Что сделать - Перепишите слово в слово кусок текста о «Сибириаде» от «(разговор Вечного Деда» до «в зрелость, из зрелости в старость.» включительно.

Текст для чтения -
....................

Donate
Cinema and Video

«Сибириада»: история поспевания в человека

«Сибириаду» Андрея Кончаловского, фильм, повествующий об истории двух, живущих в далёком сибирском селе, семей — Устюжаниных и Соломиных, пересматриваю в своей жизни уже в который раз. Многие образы прочно врезались в память и живут там, обрастая тьмой моих собственных не-ответов на извечный до тошноты вопрос: что же он такое — человек? Кончаловский-человекописец оказался очень убедителен для меня, но при этом — неутешителен. То есть убеждает он меня в далеко не утешительных вещах. И хотя напоследок, в финале, режиссёр и даёт просвет, в него — как в свет под тёмной дверью — практически невозможно шагнуть. Ибо находится он в ином мире. Но об этом позже…

Мать честная, живой ещё! Ну ты даёшь, дед, чужой век заедаешь. Нехорошо. Помирать пора.

— Помирают не старые, а поспелые. А я, видать, ещё не поспел.

(разговор Вечного Деда с Алексеем)


Мир «Сибириады» — мир без хороших и плохих. Вернее, мир, где хорошие как плохие. А плохие как хорошие. А если кратче — слепые. То в хорошее сослепу тыкнутся, то — в плохое. То богу в ноги споткнутся, то к чёрту в лапы попадут. И Вечный Дед потому и не поспевает (не умирает), что жить после него — некому. То есть будут, конечно, жить — недочеловеками, непоспелками, а вот человеком не то что жить, мало кому и умереть придётся. Умрут, не поспевши, едва поспевая выживать. Вываливаться наспех из детства в зрелость, из зрелости в старость.

....................

Данные -

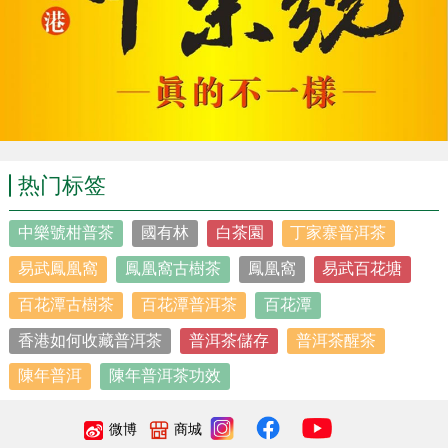
热门标签
中樂號柑普茶
國有林
白茶園
丁家寨普洱茶
易武鳳凰窩
鳳凰窩古樹茶
鳳凰窩
易武百花塘
百花潭古樹茶
百花潭普洱茶
百花潭
香港如何收藏普洱茶
普洱茶儲存
普洱茶醒茶
陳年普洱
陳年普洱茶功效
微博
商城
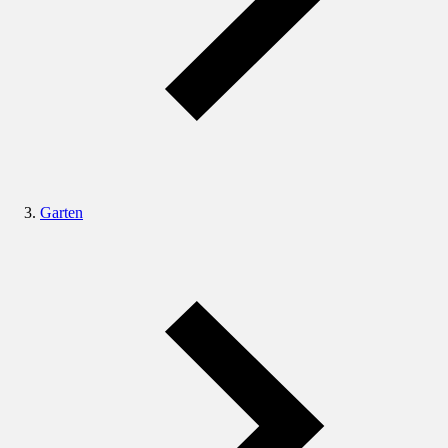
Garten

....................

Что получилось -
(разговор Вечного Деда с Алексеем)


Мир «Сибириады» — мир без хороших и плохих. Вернее, мир, где хорошие как плохие. А плохие как хорошие. А если кратче — слепые. То в хорошее сослепу тыкнутся, то — в плохое. То богу в ноги споткнутся, то к чёрту в лапы попадут. И Вечный Дед потому и не поспевает (не умирает), что жить после него — некому. То есть будут, конечно, жить — недочеловеками, непоспелками, а вот человеком не то что жить, мало кому и умереть придётся. Умрут, не поспевши, едва поспевая выживать. Вываливаться наспех из детства в зрелость, из зрелости в старость.